• [INSTRUCTION]
Please identify each line in the entries below that contains the word "values" and copy those lines out in full. Only matches with the same capitalization count.

• [RECORD EXCERPTS]
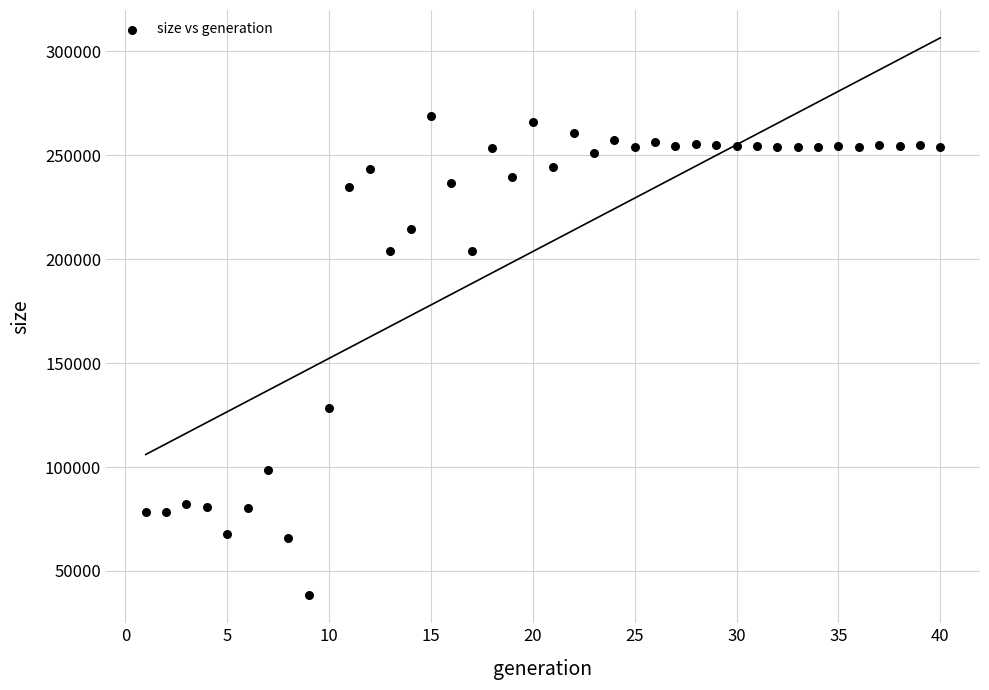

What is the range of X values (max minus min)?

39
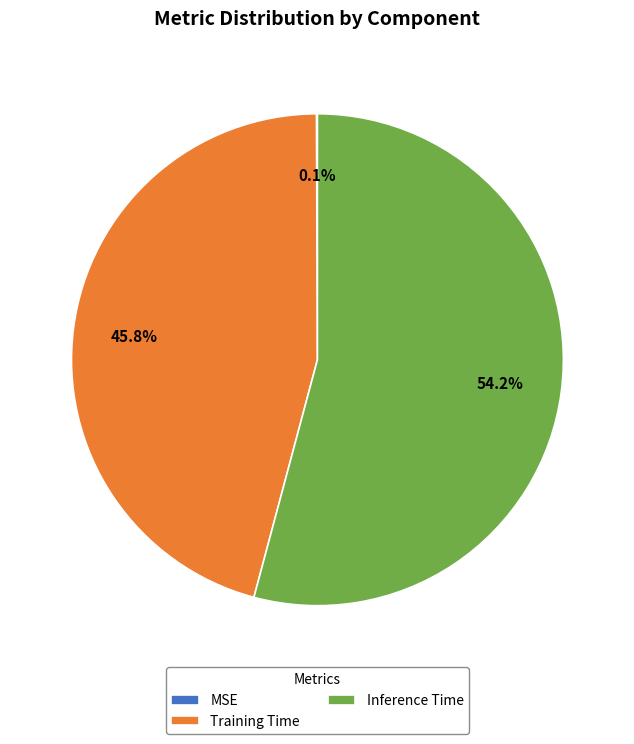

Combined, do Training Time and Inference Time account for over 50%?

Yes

--

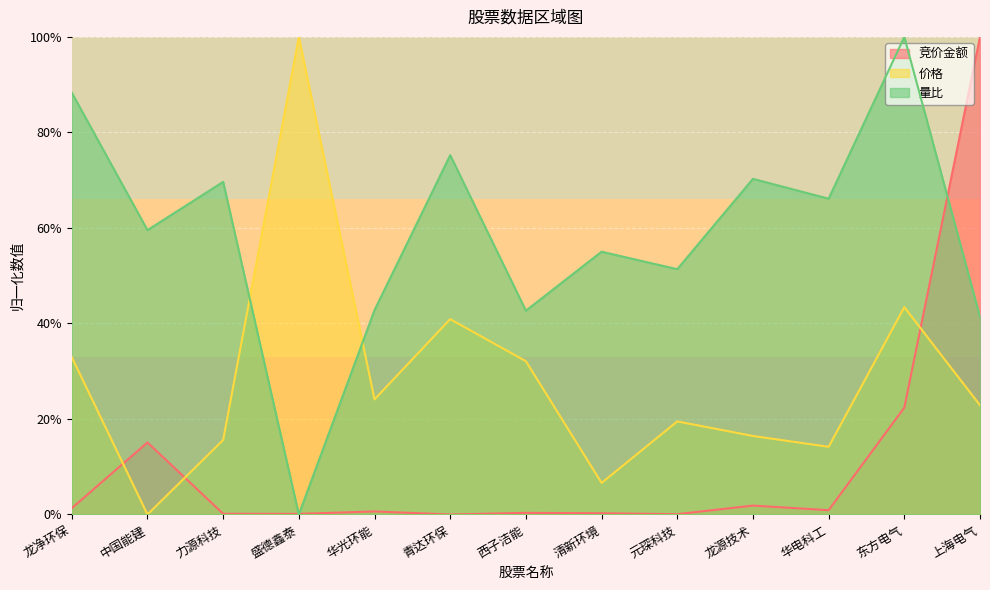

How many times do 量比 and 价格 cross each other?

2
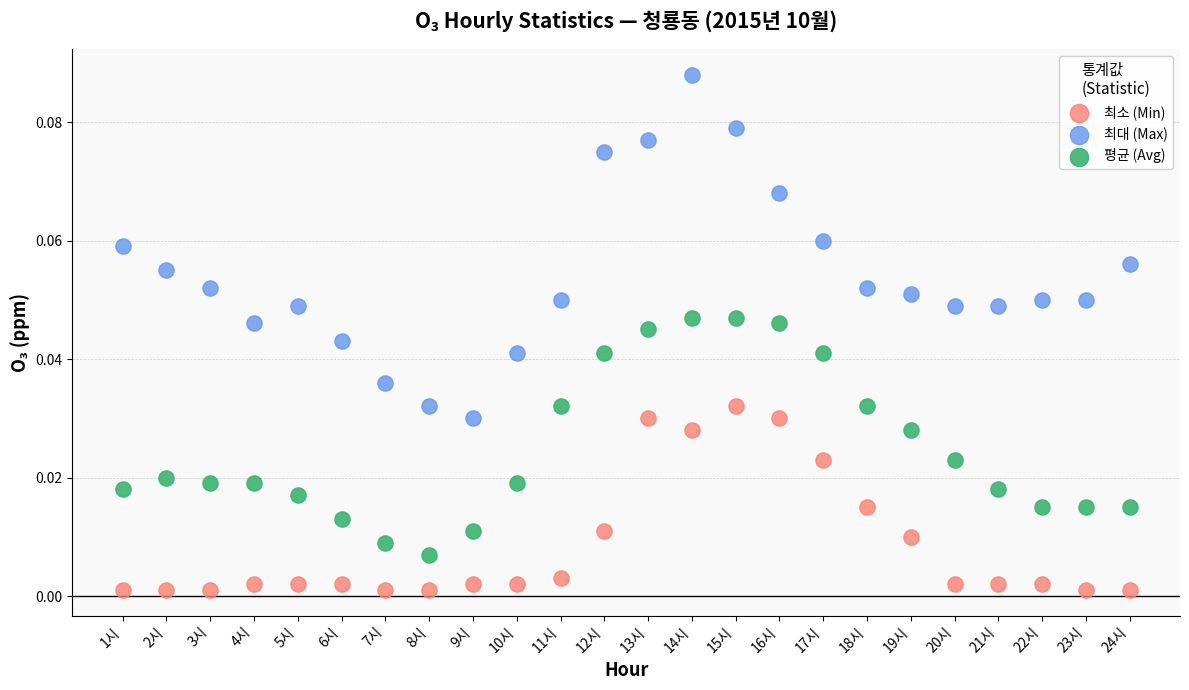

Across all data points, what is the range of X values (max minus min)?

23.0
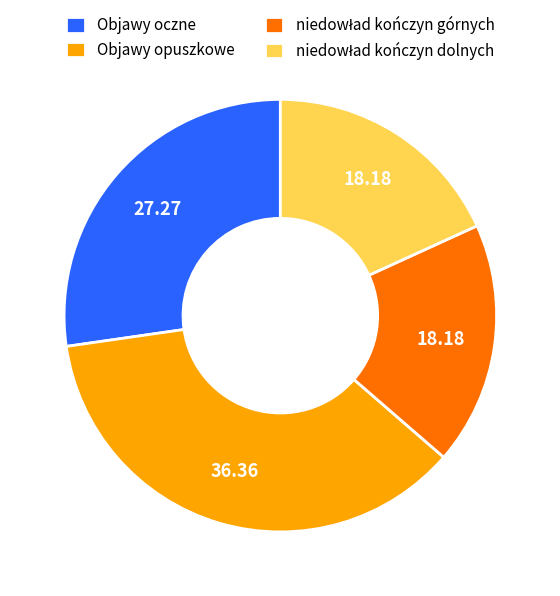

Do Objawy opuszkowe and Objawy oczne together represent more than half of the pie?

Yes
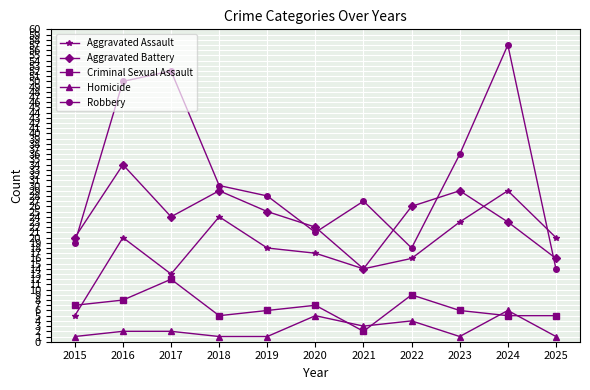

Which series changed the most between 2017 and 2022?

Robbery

• [SOLUTION TO THIS PROBLEM]
What is the range of X values (max minus min)?
Across all data points, what is the range of X values (max minus min)?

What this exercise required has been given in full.